Designing an optimal and strategic incentives system is key, says Singapore Management University Professor Thomas Menkhoff
When considering innovation and great innovators our first thought is probably of Steve Jobs, James Dyson, Mark Zuckerberg or other extremely self-motivated founders of tech firms. Unfortunately most of us do not fall into this category, and most organizations cannot rely on their employees, however conscientious, to be driven by passion alone to achieve ongoing innovation. We need some carrots.
In fact designing an optimal and strategic incentives system is key, says Singapore Management University Professor Thomas Menkhoff, in a recent article.
Optimal because: although rewards and recognition are critical in encouraging a robust innovation culture, they can also backfire. Managers should be very cautious about over-rewarding or setting quantity targets that undermine the quality of their innovations or destabilise a productive innovative culture, thus undermining the future innovation capabilities of the company.
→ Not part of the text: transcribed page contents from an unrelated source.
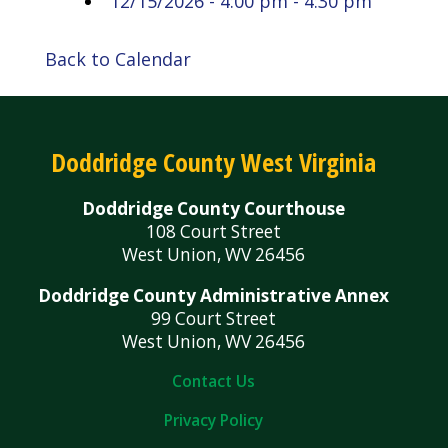
12/15/2026 - 4:00 pm - 4:30 pm
Back to Calendar
Doddridge County West Virginia
Doddridge County Courthouse
108 Court Street
West Union, WV 26456
Doddridge County Administrative Annex
99 Court Street
West Union, WV 26456
Contact Us
Privacy Policy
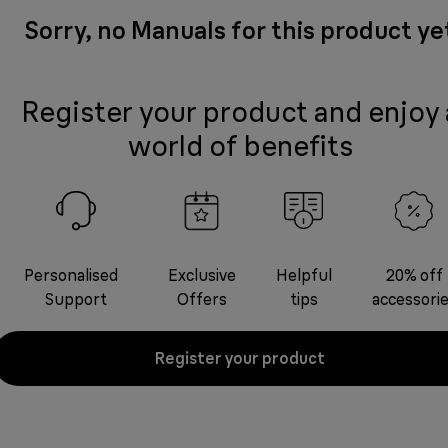
Sorry, no Manuals for this product ye
Register your product and enjoy 
world of benefits
Personalised
Exclusive
Helpful
20% off
Support
Offers
tips
accessori
Register your product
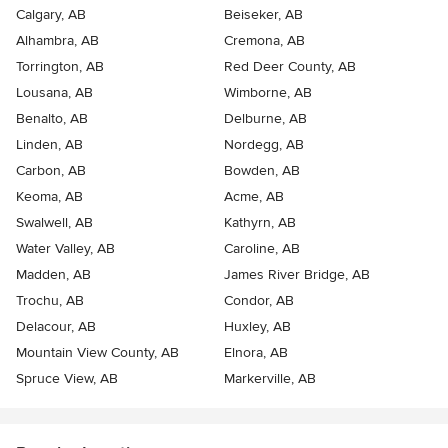
Calgary, AB
Beiseker, AB
Alhambra, AB
Cremona, AB
Torrington, AB
Red Deer County, AB
Lousana, AB
Wimborne, AB
Benalto, AB
Delburne, AB
Linden, AB
Nordegg, AB
Carbon, AB
Bowden, AB
Keoma, AB
Acme, AB
Swalwell, AB
Kathyrn, AB
Water Valley, AB
Caroline, AB
Madden, AB
James River Bridge, AB
Trochu, AB
Condor, AB
Delacour, AB
Huxley, AB
Mountain View County, AB
Elnora, AB
Spruce View, AB
Markerville, AB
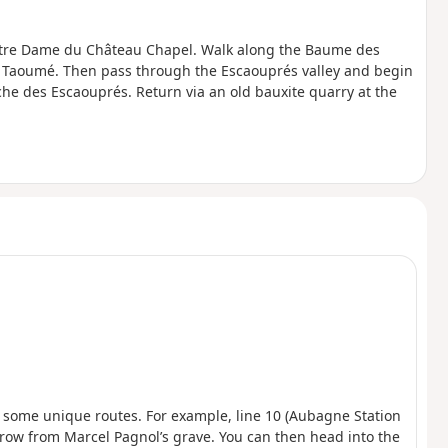
 Notre Dame du Château Chapel. Walk along the Baume des
du Taoumé. Then pass through the Escaouprés valley and begin
he des Escaouprés. Return via an old bauxite quarry at the
s some unique routes. For example, line 10 (Aubagne Station
’s throw from Marcel Pagnol’s grave. You can then head into the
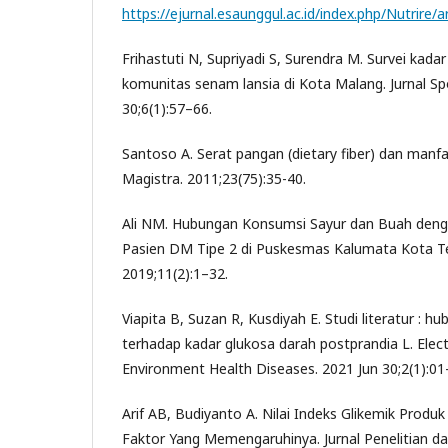
https://ejurnal.esaunggul.ac.id/index.php/Nutrire/a
Frihastuti N, Supriyadi S, Surendra M. Survei kadar
komunitas senam lansia di Kota Malang. Jurnal Sp
30;6(1):57–66.
Santoso A. Serat pangan (dietary fiber) dan manf
Magistra. 2011;23(75):35-40.
Ali NM. Hubungan Konsumsi Sayur dan Buah deng
Pasien DM Tipe 2 di Puskesmas Kalumata Kota Te
2019;11(2):1–32.
Viapita B, Suzan R, Kusdiyah E. Studi literatur : 
terhadap kadar glukosa darah postprandia L. Elect
Environment Health Diseases. 2021 Jun 30;2(1):01
Arif AB, Budiyanto A. Nilai Indeks Glikemik Produ
Faktor Yang Memengaruhinya. Jurnal Penelitian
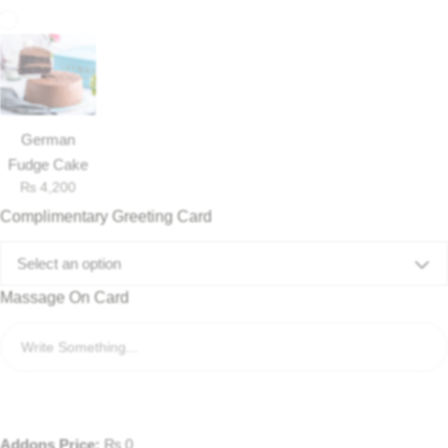
German
Fudge Cake
₨
4,200
Complimentary Greeting Card
Select an option
Massage On Card
Addons Price:
₨
0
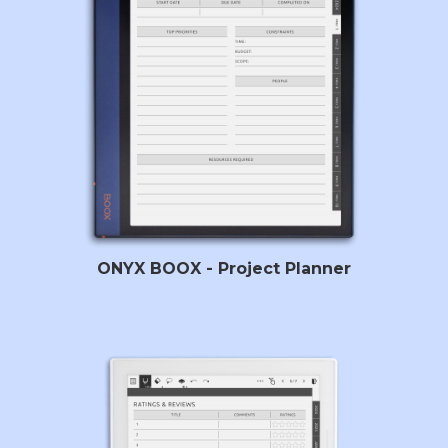
ONYX BOOX - Project Planner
According to Menkhoff “Even the best intended practices can provide disincentives for the right (innovative) behaviour. The promise of tangible monetary rewards can erode one's intrinsic motivation which is critical for breakthrough innovations.” Rewards for success can cause envy and disengagement if perceived to be unfair, and rewards can be counterproductive if believed to be below market value. Equally a failure to support greater innovativeness through risk-aversion, or to implement newly proposed ideas, or to sensitively manage innovations initiatives that fail can greatly damage future creativity and commitment to innovation.
In extreme cases, as with the pre-crash banks that motivated employees with special bonuses and huge incentive awards, or the ‘dotcom bubble’ businesses that placed too much focus on downstream financial rewards, a mismatch between rewards and innovative effort can be disastrous; and of course disaster also struck those like Kodak or Blackberry who failed to innovate effectively.
Research and practise shows that rewards and recognition are critical management tools to encourage employees to innovate. The question is how to create an organizational incentive framework that supports radical innovative behaviour, while avoiding the potential risks?
Professor Thomas Menkhoff suggests that, when designing an incentive framework to support innovativeness, managers need to distinguish between incentives, such as financial compensation, which kick in before an innovation project starts; and rewards, such as recognition in the form of publicly showcasing innovative employees, which might then encourage people to continue to innovate long-term.
He also suggests that incentive systems must specify and reinforce strategic and long-term innovation goals by recognizing intermediate roadmap targets, rather than objective measures, such as speed to market or new product sales targets; and that innovation goals and exploration activities need to be integrated into the corporate performance measurement system.
“Innovation KPIs incorporated into a balanced innovation scorecard must leave enough room for trial and error, experimentation, exchange of ideas and learning.” Says Menkhoff. Individual performance should be considered alongside team evaluations, and it is important for leaders to be sure they are measuring what is truly important for their business. For example it might be wise to reward a team whose innovation initiative failed but taught valuable lessons, to encourage their future commitment to innovation.
Providing highly incentive-intensive financial rewards which are closely tied to the value that a very few outstanding people have created can cause corrosive rivalry and envy. So in some case a better option might be to stimulate innovation through a robust culture of innovative intrapreneurship, which might then lead to many incremental innovations and a few radical ones.